Wat kan de nieuwe inzet op gezondheid opleveren? Om te beginnen zal het nu al ingezette beleid, vooral nieuwe Europese normen voor auto’s, positieve gevolgen hebben. De emissies van stikstofdioxide zullen daardoor in 2016-2030 met nog eens een derde afnemen, van fijnstof met een vijfde. De verantwoordelijke staatssecretaris Van Veldhoven heeft steden gevraagd met voorstellen te komen die ze gaat verwerken in een nationaal actieprogramma. PBL komt binnenkort met een studie over wat nog meer mogelijk is. Daaruit zal een specifiek thema in het oog springen: houtstook door huishoudens. Open haarden en houtkachels kunnen in ons land tot nu toe onbelemmerd branden. Toch is dat niet zonder meer logisch. Een vijfde van de emissies van fijnstof wordt door huishoudens veroorzaakt. Het open haardplezier van de een verergert de astma van de ander: Een klassiek thema om overheidsoptreden te overwegen.

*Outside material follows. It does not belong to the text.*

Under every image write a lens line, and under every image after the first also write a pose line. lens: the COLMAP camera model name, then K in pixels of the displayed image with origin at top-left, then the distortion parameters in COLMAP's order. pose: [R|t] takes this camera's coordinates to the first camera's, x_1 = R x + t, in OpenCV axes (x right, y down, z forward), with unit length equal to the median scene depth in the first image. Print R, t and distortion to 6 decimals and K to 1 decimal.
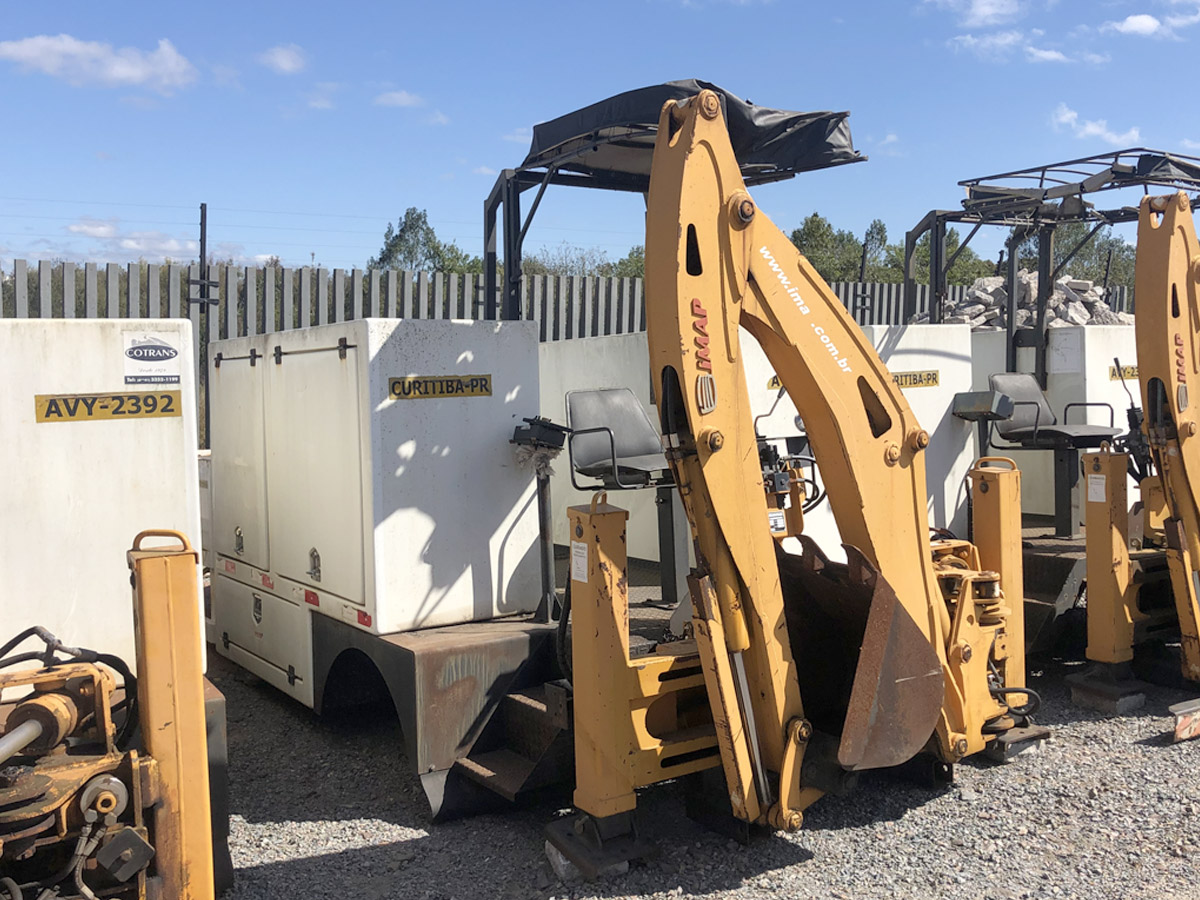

PBL zal indiceren dat we hier nog van Duitsland kunnen leren, waar er al van een strengere aanpak van houtstook door huishoudens, zoals regels voor het stoken van open haarden en normen voor nieuwe houtkachels, sprake is. Ook in het verkeer en de landbouw zijn nog wel maatregelen mogelijk waarvan de maatschappelijke baten de kosten overtreffen. Meer in het algemeen geldt dat voor de verbetering van de luchtkwaliteit: het is niet altijd makkelijk want de eenvoudige maatregelen zijn al genomen, maar het is niet extreem duur en de baten komen direct bij onszelf terecht. We doen dit niet om de wereld te redden maar om bij te dragen aan de gezondheid van onze buurvrouw.